Inertie de l’économie algérienne : trop peu, trop lent. Par Jaffar LAKHDARI*
Depuis l’indépendance de l’Algérie, deux modèles économiques se sont succédés, tous deux dans le cadre d’une économie administrée développant d’abord un capitalisme d’État, faisant émerger un important secteur public économique, jusqu’aux années 80, puis ce que certains économistes ont appelé un capitalisme de proximité ou de connivence, entendant par là une économie où l’accès aux ressources rares que sont le capital et le foncier, est d’abord réservé aux entrepreneurs cultivant un rapport de proximité avec les pouvoirs publics.
Transition perpétuelle
Un capitalisme relativement peu ouvert, coexistant avec un secteur public toujours très important. Ce qui fait dire à de nombreux observateurs que l’économie algérienne, sans secteur financier digne de ce nom, sans marché des capitaux, sans libre circulation des capitaux, sans monnaie librement convertible, est toujours en transition vers une économie de marché. Transition qui dure donc depuis au moins quatre décades…
L’un comme l’autre de ces «modèles» ont échoué à développer le pays qui, en dépit d’une manne pétrolière qui a permis d’investir ou plutôt de dépenser plusieurs centaines de milliards de dollars, dispose d’un revenu nominal per capita en 2022 de moins de 4000 dollars (source Banque Mondiale) .
Si dans les années 60, il pouvait exister une certaine crédulité sur l’efficacité d’une économie administrée, une économie où l’État est à la fois stratège et gérant, définissant les objectifs quantifiés, fixant l’allocation des ressources et contrôlant directement tous les leviers économiques et financiers pour ce faire; l’échec massif et avéré de ce modèle aux dysfonctionnements structurels innombrables, aboutissant à des situations économiques absurdes et dramatiques, a amené la quasi-totalité des pays qui l’avaient adopté, à y renoncer.
Un certain nombre de pays dont l’Algérie, ont opté pour une voie médiane, un régime hybride d’économie administrée maintenant sous perfusion un secteur public économique qui, après des décennies de restructurations et de recapitalisations répétées, ne parvient toujours pas à atteindre un niveau de rentabilité qui assurerait son autonomie financière.

TRAVAIL DEMANDÉ
Mettez à jour le texte sur l’économie algérienne, de « Un certain nombre » à « son autonomie financière. », en remplaçant « décennies » par « années ». Appuyez-vous uniquement sur le texte.

DONNÉES ENREGISTRÉES
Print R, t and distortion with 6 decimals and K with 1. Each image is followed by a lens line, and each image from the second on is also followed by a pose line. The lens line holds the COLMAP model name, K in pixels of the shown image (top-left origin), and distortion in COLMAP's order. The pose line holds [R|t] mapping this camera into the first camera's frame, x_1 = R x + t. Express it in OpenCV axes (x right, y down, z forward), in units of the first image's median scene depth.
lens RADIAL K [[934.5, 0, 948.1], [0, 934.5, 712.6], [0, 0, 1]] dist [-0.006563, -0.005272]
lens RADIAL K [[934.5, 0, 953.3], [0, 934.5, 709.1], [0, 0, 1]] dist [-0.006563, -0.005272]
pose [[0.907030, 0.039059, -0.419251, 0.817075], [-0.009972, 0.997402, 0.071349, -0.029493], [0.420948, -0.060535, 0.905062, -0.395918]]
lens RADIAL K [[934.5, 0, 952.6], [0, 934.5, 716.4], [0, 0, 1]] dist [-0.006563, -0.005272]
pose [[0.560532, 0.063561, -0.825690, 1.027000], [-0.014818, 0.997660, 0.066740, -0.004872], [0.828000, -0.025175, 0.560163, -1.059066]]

RÉSULTAT OBTENU
Un certain nombre de pays dont l’Algérie, ont opté pour une voie médiane, un régime hybride d’économie administrée maintenant sous perfusion un secteur public économique qui, après des années de restructurations et de recapitalisations répétées, ne parvient toujours pas à atteindre un niveau de rentabilité qui assurerait son autonomie financière.